Pellow joined the INN in 2022 via the conspiracy theory “truther” scene, using the pseudonym “Viking Celt” and posting an antisemitic meme in the INN chat group.
He practises a form of Germanic paganism, which is popular among elements of the extreme right but seemingly at odds with Restore’s Christian nationalism. According to spokesman Charlie Downes, “Restore Britain believe that Britain is a people defined by indigenous British ancestry and Christian faith”.

Other former members of INN are also vocal supporters of Restore. As covered by the Byline Times, Chris Mitchell (an INN co-founder and former PA organiser), posed for a photo with Lowe in February.

Mitchell, who was convicted for hate crime offences in 2023, also established a group on Telegram to support Restore, which he uses to push a stream of extreme racism, antisemitism and misogyny.

As previously covered, an older generation of extremists is also jumping on the Restore bandwagon.

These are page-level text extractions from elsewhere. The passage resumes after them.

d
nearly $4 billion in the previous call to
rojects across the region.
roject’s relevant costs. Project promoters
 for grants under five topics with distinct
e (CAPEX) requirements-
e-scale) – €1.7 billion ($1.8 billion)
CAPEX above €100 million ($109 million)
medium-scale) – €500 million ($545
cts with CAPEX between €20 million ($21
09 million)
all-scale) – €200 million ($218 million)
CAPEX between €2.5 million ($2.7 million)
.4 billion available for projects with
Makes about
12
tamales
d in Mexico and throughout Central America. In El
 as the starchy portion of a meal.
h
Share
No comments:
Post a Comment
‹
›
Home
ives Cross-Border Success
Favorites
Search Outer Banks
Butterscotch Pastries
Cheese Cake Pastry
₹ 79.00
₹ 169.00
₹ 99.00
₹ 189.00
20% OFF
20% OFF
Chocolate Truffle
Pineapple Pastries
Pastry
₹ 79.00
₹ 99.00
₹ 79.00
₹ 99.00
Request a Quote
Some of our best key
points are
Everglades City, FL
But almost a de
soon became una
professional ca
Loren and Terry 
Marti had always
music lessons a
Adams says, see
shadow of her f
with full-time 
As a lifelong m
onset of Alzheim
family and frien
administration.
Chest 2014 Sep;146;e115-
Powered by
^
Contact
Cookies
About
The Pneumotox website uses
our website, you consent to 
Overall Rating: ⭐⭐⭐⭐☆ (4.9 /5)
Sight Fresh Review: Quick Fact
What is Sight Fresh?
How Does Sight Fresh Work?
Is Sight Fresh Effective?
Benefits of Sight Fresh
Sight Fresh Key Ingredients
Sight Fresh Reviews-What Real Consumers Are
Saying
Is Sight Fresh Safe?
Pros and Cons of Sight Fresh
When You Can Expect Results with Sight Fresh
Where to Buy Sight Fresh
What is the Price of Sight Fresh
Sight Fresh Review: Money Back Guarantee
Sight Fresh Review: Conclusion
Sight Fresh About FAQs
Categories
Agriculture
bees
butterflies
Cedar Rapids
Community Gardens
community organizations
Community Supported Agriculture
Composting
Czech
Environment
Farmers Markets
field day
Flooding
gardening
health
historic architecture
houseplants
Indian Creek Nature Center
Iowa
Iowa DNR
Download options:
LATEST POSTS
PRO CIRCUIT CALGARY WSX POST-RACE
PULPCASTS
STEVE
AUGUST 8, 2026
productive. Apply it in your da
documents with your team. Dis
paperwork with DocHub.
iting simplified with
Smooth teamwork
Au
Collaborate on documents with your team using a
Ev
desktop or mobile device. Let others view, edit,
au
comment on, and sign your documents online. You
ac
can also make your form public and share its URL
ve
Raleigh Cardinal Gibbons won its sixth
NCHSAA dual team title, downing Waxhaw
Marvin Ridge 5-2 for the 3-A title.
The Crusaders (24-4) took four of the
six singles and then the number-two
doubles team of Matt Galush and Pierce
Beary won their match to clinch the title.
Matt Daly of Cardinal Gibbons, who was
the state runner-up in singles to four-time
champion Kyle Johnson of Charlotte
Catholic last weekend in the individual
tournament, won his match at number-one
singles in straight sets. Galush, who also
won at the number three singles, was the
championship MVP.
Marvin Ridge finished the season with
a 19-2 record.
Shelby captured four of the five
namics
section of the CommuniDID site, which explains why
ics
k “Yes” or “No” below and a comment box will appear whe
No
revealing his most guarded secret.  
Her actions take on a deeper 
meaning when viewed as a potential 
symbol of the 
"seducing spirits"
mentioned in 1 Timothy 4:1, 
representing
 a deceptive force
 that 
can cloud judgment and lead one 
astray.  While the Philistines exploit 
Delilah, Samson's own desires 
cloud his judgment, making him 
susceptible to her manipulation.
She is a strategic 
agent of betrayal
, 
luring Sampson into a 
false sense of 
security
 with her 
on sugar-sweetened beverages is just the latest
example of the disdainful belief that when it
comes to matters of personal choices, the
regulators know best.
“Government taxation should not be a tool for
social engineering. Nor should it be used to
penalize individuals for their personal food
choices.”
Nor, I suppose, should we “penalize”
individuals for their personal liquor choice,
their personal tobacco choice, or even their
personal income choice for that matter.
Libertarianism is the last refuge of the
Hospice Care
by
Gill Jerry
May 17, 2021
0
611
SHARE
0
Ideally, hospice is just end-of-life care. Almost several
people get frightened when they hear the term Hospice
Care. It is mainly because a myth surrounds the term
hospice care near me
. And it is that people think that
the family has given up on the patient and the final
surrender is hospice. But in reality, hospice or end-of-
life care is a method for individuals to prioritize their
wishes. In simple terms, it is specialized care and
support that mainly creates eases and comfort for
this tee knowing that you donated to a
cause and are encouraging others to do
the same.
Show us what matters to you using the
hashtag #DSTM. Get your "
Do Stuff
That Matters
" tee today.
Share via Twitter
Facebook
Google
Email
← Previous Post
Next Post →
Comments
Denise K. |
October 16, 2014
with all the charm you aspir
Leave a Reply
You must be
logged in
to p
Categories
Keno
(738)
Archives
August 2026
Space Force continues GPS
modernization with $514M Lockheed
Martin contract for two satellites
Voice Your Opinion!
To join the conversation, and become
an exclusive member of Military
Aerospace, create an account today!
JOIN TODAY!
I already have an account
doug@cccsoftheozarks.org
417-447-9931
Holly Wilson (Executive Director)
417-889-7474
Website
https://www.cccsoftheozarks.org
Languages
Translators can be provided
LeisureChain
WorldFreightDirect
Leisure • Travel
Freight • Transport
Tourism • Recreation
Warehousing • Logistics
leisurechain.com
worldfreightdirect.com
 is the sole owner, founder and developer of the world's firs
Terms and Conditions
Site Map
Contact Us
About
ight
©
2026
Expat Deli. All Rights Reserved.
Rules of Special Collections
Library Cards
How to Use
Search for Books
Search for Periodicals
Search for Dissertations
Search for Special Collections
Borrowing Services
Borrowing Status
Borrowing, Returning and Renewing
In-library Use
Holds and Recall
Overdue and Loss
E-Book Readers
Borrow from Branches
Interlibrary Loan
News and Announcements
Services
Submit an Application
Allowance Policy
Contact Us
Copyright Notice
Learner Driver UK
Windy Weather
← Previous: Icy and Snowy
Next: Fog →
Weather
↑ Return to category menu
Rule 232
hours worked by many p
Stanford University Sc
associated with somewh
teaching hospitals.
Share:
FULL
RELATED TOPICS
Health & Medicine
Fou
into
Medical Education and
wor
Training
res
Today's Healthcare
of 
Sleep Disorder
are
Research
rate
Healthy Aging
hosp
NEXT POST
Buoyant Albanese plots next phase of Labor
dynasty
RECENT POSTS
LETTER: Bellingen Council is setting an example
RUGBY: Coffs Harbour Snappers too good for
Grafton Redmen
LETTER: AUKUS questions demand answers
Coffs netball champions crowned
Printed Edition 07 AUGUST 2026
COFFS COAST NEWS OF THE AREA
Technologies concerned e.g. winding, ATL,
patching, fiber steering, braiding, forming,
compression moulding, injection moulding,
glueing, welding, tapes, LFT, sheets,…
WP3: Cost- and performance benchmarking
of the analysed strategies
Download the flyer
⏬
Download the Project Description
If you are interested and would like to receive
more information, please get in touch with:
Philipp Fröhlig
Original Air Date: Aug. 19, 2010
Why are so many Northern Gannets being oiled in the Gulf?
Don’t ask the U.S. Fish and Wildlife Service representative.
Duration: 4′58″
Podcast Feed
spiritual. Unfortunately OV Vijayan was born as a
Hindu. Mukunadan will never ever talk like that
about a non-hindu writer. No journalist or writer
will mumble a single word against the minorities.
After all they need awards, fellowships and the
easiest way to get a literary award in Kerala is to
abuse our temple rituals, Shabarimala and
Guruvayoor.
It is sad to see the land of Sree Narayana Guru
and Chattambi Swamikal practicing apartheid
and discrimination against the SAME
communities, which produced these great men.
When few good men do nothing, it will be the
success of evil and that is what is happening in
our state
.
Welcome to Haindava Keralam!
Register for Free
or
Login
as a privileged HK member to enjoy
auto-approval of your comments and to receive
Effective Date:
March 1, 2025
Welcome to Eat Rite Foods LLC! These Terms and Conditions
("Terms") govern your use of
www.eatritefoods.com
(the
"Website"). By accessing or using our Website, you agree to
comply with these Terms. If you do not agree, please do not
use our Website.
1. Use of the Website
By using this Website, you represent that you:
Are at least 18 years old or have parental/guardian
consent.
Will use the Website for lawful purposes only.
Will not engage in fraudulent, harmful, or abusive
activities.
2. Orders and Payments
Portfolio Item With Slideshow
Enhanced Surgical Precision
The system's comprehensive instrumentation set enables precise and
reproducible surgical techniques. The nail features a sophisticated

Among them is Steve Gill, snapped alongside Pellow at the Harrogate meeting.

Gill is a former BNP candidate, representing the fascist party in Harrogate in local and parliamentary elections in 2010. This was at the height of the party’s “modernisation” programme, as it attempted to obscure its extremism from the public.

Gill resurfaced in the fascist fringes last year, when he attended events organised by Heritage & Destiny (H&D), the UK’s main racial nationalist magazine. That April, he was photographed at an H&D event in York alongside editor Marc Cotterill, British Democrats leader Jim Lewthwaite, and figures associated with the violent neo-Nazi group Combat 18.

Later that month, Gill was snapped at another H&D meeting alongside Mark Collett, leader of Patriotic Alternative and the UK’s most prominent neo-Nazi, as well as Andrew Brons, the former National Front leader and BNP MEP.

This is just the tip of the iceberg. More experienced extremists are attending Restore events, and we will expose them in the coming weeks.